In addition, the present invention may provide a radiation irradiation method, including (a) adjusting a position of the target plate; (b) emitting the radiation from the radiation source toward the target plate; and (c) controlling a radiation dose emitted from the radiation source.

In addition, the step (a) may include (a1) adjusting a lateral position of the target plate; and (a2) adjusting a longitudinal position of the target plate.

In addition, (b0) correcting distribution of the radiation dose emitted from the radiation source may precede the step (b).

In addition, the step (c) may include (c1) controlling a scan rate of the radiation source.

In addition, the step (c) may include (c2) controlling a continuation time of the radiation with respect to a specific position.

Among the various effects of the present invention, the effects that can be obtained through the above-described solutions are as follows.

First, the radiation emitted from the radiation source passes through the irradiation hole of the target plate and then reaches a specific point. At this time, the irradiation position of the target plate may be varied in the lateral or longitudinal direction.

The radiation intensity for the specific point can be adjusted by the scan rate of the radiation source and the continuation time of the target plate at the predetermined position. As the scan rate decreases or the continuation time increases, the radiation intensity can increase.

Therefore, the radiation intensity can be adjusted according to the irradiation position and can be used for various object to be irradiated. For example, when the size and distribution are irradiated to irregular tumors, the radiation may be irradiated with the intensity corresponding to the size and distribution of the tumor.

In addition, the target plate may be moved in the lateral direction and the longitudinal direction with respect to the through-hole of the frame. In this case, a shield plate is provided to shield the radiation irradiation to a portion where the through-hole and the target plate do not overlap.

The shield plate includes an X-axis shield plate moved along the lateral direction of the target plate and a Y-axis shield plate moved along the longitudinal direction of the target plate. In this case, the X-axis shield plate and the Y-axis shield plate may slide in the lateral direction and the longitudinal direction with respect to the target plate, respectively.

Therefore, the cross-sectional area of the target plate and the shield plate required for unnecessary shielding of the radiation can be reduced. Furthermore, the volume of the gantry head and the jig for supporting the same can be reduced.

-------------------------

◆ Task goal ◆
Please restate the stretch of the radiation passage from "In addition, the step (c) may include (c1)" through "or longitudinal direction.", replacing "scan rate" with "scanning speed". The items after this passage come from a different source.

◆ Data records ◆
-------------------------

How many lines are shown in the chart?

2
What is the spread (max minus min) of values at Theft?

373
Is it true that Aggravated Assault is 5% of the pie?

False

-------------------------

◆ Problem solution ◆
In addition, the step (c) may include (c1) controlling a scanning speed of the radiation source.

In addition, the step (c) may include (c2) controlling a continuation time of the radiation with respect to a specific position.

Among the various effects of the present invention, the effects that can be obtained through the above-described solutions are as follows.

First, the radiation emitted from the radiation source passes through the irradiation hole of the target plate and then reaches a specific point. At this time, the irradiation position of the target plate may be varied in the lateral or longitudinal direction.